### What this task involves:
Could you print out every entry, character for character?
== == ==
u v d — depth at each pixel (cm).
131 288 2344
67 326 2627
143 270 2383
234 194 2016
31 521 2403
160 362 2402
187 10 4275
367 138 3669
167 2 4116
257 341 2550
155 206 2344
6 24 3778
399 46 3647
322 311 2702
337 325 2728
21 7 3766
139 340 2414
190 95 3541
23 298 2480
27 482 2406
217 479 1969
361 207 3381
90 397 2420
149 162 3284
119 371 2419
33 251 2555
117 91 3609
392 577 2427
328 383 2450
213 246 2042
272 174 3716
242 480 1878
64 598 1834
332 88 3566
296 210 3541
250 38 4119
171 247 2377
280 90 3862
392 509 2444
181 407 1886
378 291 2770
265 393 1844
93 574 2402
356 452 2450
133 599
== == ==
### Solution to the problem:
u v d — depth at each pixel (cm).
131 288 2344
67 326 2627
143 270 2383
234 194 2016
31 521 2403
160 362 2402
187 10 4275
367 138 3669
167 2 4116
257 341 2550
155 206 2344
6 24 3778
399 46 3647
322 311 2702
337 325 2728
21 7 3766
139 340 2414
190 95 3541
23 298 2480
27 482 2406
217 479 1969
361 207 3381
90 397 2420
149 162 3284
119 371 2419
33 251 2555
117 91 3609
392 577 2427
328 383 2450
213 246 2042
272 174 3716
242 480 1878
64 598 1834
332 88 3566
296 210 3541
250 38 4119
171 247 2377
280 90 3862
392 509 2444
181 407 1886
378 291 2770
265 393 1844
93 574 2402
356 452 2450
133 599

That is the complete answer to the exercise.